The Park Record editorial, July 24-27, 2010 |

The Park Record editorial, July 24-27, 2010

Whether by handcart or ore cart, pioneers enriched our state

Always a bit irreverent, some Park City citizens have dubbed this weekend’s celebration of Utah’s heritage "Pie and Beer Day." We are hoping that does not offend regular Pioneer Day fans who see the day, primarily, as a tribute to the first Mormon settlers who came seeking refuge from religious persecution elsewhere in the country.

We are confident that during the festivities there will be plenty of room in Utah’s tent to include the full spectrum of cultures that helped to shape this great state.
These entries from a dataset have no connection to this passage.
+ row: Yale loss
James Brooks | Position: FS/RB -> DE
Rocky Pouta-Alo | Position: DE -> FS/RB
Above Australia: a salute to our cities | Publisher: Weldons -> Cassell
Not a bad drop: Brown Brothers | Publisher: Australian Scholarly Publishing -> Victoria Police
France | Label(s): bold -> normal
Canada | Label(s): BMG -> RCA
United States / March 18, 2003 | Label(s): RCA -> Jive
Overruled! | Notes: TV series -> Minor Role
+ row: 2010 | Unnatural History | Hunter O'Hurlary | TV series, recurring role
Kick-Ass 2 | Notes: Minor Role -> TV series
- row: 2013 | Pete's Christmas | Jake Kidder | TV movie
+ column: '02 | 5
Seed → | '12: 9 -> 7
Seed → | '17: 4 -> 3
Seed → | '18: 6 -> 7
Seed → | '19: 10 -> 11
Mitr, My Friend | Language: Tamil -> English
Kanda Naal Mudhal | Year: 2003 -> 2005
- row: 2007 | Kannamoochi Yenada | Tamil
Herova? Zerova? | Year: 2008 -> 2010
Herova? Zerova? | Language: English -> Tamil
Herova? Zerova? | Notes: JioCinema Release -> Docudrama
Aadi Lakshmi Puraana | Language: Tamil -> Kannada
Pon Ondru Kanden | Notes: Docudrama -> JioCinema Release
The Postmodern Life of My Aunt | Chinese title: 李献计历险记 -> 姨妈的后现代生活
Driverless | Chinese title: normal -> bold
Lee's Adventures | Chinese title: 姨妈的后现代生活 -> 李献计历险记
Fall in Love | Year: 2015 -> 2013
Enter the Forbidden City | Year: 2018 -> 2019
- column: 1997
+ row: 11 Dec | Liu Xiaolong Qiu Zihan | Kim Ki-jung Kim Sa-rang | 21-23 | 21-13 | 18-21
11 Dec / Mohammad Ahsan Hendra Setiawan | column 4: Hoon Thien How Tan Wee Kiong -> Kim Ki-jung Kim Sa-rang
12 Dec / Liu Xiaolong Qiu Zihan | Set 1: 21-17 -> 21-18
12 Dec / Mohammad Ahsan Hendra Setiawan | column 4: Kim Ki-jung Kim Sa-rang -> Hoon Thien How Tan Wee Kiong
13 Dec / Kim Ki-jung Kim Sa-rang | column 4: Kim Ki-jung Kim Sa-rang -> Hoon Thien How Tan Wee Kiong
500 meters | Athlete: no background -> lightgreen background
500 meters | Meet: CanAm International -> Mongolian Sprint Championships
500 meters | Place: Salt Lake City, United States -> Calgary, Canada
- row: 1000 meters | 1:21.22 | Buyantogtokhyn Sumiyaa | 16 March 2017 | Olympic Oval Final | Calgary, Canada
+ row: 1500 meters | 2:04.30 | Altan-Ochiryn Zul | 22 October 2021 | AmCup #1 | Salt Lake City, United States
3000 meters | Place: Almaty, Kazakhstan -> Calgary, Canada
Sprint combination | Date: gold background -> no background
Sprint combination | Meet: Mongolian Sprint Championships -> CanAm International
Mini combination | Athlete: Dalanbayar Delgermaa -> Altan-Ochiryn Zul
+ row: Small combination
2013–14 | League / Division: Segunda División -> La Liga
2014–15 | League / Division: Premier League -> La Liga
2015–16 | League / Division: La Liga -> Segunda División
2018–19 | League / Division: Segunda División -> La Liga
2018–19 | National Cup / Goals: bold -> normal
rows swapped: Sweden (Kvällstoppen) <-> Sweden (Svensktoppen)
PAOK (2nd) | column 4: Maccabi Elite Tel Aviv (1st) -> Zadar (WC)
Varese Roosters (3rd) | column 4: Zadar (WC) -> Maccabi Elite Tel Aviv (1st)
Park City’s pioneers came from all over the world, some seeking work, others, like the early Mormons, looking for religious sanctuary. It made for a raucous, diverse multilingual landscape of Swedes, Basques, Irishmen, Chinese, Englishmen, etc., who populated the boarding houses and bordellos in Old Town.

Yes, in the early days, there was some friction between the Mormon settlers in the valley and the "gentiles" in the mountain mining camp, but those barriers have long since been breached. We’d like to think that the remaining nuances complement each other rather than conflict.

Park City still leans a little to the left and citizens sometimes chafe against the state’s Republican majority. Also, local business boosters say the city’s tourism-centric economy calls for looser alcohol restrictions. But overall there is enormous give and take and respect between Park City residents and the rest of the state.

The recent Fourth of July, that happened to fall on a Sunday, is a perfect example. Most Utah communities chose to postpone their celebrations so families could attend church services. That left a quiet hole in the vacation itinerary that many around the state filled by driving up to Park City where the Fourth was celebrated on the Fourth with a parade and fireworks. Those who chose to do so were able to celebrate the Fourth twice, and we didn’t hear anyone complain about the bonus.

So, whether your ancestors arrived pulling a handcart or in a VW bus, we encourage you to take a moment this weekend to reflect on Utah’s rich history. We would especially encourage everyone to share stories about the citizens who came before us and their immense contributions to the cities and towns we now call home.